Segment Start: Data for the task

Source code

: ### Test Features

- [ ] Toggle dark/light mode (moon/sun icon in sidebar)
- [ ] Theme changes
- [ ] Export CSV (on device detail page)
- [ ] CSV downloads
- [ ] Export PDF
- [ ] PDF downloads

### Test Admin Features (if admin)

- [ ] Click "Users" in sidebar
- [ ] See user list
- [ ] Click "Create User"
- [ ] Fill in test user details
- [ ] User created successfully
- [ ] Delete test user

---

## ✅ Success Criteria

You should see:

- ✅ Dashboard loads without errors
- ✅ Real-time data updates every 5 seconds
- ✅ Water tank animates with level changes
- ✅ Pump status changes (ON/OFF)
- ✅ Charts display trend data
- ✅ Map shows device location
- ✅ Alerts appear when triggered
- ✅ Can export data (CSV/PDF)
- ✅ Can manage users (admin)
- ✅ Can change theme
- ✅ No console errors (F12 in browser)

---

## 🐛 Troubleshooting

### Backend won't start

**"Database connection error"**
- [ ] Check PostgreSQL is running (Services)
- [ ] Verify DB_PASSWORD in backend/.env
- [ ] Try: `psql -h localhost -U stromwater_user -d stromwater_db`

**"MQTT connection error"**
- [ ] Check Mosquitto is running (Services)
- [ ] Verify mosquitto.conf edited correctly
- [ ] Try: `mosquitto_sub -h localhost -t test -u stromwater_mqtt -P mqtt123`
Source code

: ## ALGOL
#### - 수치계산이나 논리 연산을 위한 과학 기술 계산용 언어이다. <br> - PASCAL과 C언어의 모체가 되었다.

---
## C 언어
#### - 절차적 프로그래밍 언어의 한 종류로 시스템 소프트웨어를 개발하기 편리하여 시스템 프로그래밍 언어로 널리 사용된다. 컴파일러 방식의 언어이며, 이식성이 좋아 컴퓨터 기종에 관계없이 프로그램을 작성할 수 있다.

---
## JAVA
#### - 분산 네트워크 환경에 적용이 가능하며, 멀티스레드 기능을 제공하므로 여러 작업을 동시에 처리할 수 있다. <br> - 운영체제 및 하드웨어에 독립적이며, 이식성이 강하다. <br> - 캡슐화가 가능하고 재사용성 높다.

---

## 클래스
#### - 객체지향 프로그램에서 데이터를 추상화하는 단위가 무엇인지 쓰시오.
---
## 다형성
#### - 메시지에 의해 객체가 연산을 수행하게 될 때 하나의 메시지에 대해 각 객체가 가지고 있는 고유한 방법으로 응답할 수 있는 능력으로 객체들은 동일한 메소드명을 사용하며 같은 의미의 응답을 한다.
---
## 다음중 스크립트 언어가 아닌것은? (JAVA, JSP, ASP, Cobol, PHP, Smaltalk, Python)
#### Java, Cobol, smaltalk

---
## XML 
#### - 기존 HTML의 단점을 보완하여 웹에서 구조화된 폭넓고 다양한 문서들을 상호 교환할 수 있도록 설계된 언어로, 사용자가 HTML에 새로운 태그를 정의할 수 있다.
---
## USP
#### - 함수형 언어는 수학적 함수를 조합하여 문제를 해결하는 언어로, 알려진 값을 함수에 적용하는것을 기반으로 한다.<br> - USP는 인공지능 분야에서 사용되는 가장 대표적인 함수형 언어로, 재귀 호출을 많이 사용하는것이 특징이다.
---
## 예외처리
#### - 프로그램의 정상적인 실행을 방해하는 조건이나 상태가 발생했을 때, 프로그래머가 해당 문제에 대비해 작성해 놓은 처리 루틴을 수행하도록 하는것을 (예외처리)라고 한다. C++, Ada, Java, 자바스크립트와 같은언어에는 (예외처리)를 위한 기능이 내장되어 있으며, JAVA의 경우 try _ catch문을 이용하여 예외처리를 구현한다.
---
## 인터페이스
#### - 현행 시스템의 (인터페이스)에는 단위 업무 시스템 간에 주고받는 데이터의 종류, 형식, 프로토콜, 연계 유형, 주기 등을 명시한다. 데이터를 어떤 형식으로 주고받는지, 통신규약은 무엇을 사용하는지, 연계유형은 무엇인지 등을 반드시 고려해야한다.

Segment End: Data for the task

* [Exercise prompt]: Reproduce the data in its entirety. Keep every character unchanged.

* [Answer space]:
Source code

: ### Test Features

- [ ] Toggle dark/light mode (moon/sun icon in sidebar)
- [ ] Theme changes
- [ ] Export CSV (on device detail page)
- [ ] CSV downloads
- [ ] Export PDF
- [ ] PDF downloads

### Test Admin Features (if admin)

- [ ] Click "Users" in sidebar
- [ ] See user list
- [ ] Click "Create User"
- [ ] Fill in test user details
- [ ] User created successfully
- [ ] Delete test user

---

## ✅ Success Criteria

You should see:

- ✅ Dashboard loads without errors
- ✅ Real-time data updates every 5 seconds
- ✅ Water tank animates with level changes
- ✅ Pump status changes (ON/OFF)
- ✅ Charts display trend data
- ✅ Map shows device location
- ✅ Alerts appear when triggered
- ✅ Can export data (CSV/PDF)
- ✅ Can manage users (admin)
- ✅ Can change theme
- ✅ No console errors (F12 in browser)

---

## 🐛 Troubleshooting

### Backend won't start

**"Database connection error"**
- [ ] Check PostgreSQL is running (Services)
- [ ] Verify DB_PASSWORD in backend/.env
- [ ] Try: `psql -h localhost -U stromwater_user -d stromwater_db`

**"MQTT connection error"**
- [ ] Check Mosquitto is running (Services)
- [ ] Verify mosquitto.conf edited correctly
- [ ] Try: `mosquitto_sub -h localhost -t test -u stromwater_mqtt -P mqtt123`
Source code

: ## ALGOL
#### - 수치계산이나 논리 연산을 위한 과학 기술 계산용 언어이다. <br> - PASCAL과 C언어의 모체가 되었다.

---
## C 언어
#### - 절차적 프로그래밍 언어의 한 종류로 시스템 소프트웨어를 개발하기 편리하여 시스템 프로그래밍 언어로 널리 사용된다. 컴파일러 방식의 언어이며, 이식성이 좋아 컴퓨터 기종에 관계없이 프로그램을 작성할 수 있다.

---
## JAVA
#### - 분산 네트워크 환경에 적용이 가능하며, 멀티스레드 기능을 제공하므로 여러 작업을 동시에 처리할 수 있다. <br> - 운영체제 및 하드웨어에 독립적이며, 이식성이 강하다. <br> - 캡슐화가 가능하고 재사용성 높다.

---

## 클래스
#### - 객체지향 프로그램에서 데이터를 추상화하는 단위가 무엇인지 쓰시오.
---
## 다형성
#### - 메시지에 의해 객체가 연산을 수행하게 될 때 하나의 메시지에 대해 각 객체가 가지고 있는 고유한 방법으로 응답할 수 있는 능력으로 객체들은 동일한 메소드명을 사용하며 같은 의미의 응답을 한다.
---
## 다음중 스크립트 언어가 아닌것은? (JAVA, JSP, ASP, Cobol, PHP, Smaltalk, Python)
#### Java, Cobol, smaltalk

---
## XML 
#### - 기존 HTML의 단점을 보완하여 웹에서 구조화된 폭넓고 다양한 문서들을 상호 교환할 수 있도록 설계된 언어로, 사용자가 HTML에 새로운 태그를 정의할 수 있다.
---
## USP
#### - 함수형 언어는 수학적 함수를 조합하여 문제를 해결하는 언어로, 알려진 값을 함수에 적용하는것을 기반으로 한다.<br> - USP는 인공지능 분야에서 사용되는 가장 대표적인 함수형 언어로, 재귀 호출을 많이 사용하는것이 특징이다.
---
## 예외처리
#### - 프로그램의 정상적인 실행을 방해하는 조건이나 상태가 발생했을 때, 프로그래머가 해당 문제에 대비해 작성해 놓은 처리 루틴을 수행하도록 하는것을 (예외처리)라고 한다. C++, Ada, Java, 자바스크립트와 같은언어에는 (예외처리)를 위한 기능이 내장되어 있으며, JAVA의 경우 try _ catch문을 이용하여 예외처리를 구현한다.
---
## 인터페이스
#### - 현행 시스템의 (인터페이스)에는 단위 업무 시스템 간에 주고받는 데이터의 종류, 형식, 프로토콜, 연계 유형, 주기 등을 명시한다. 데이터를 어떤 형식으로 주고받는지, 통신규약은 무엇을 사용하는지, 연계유형은 무엇인지 등을 반드시 고려해야한다.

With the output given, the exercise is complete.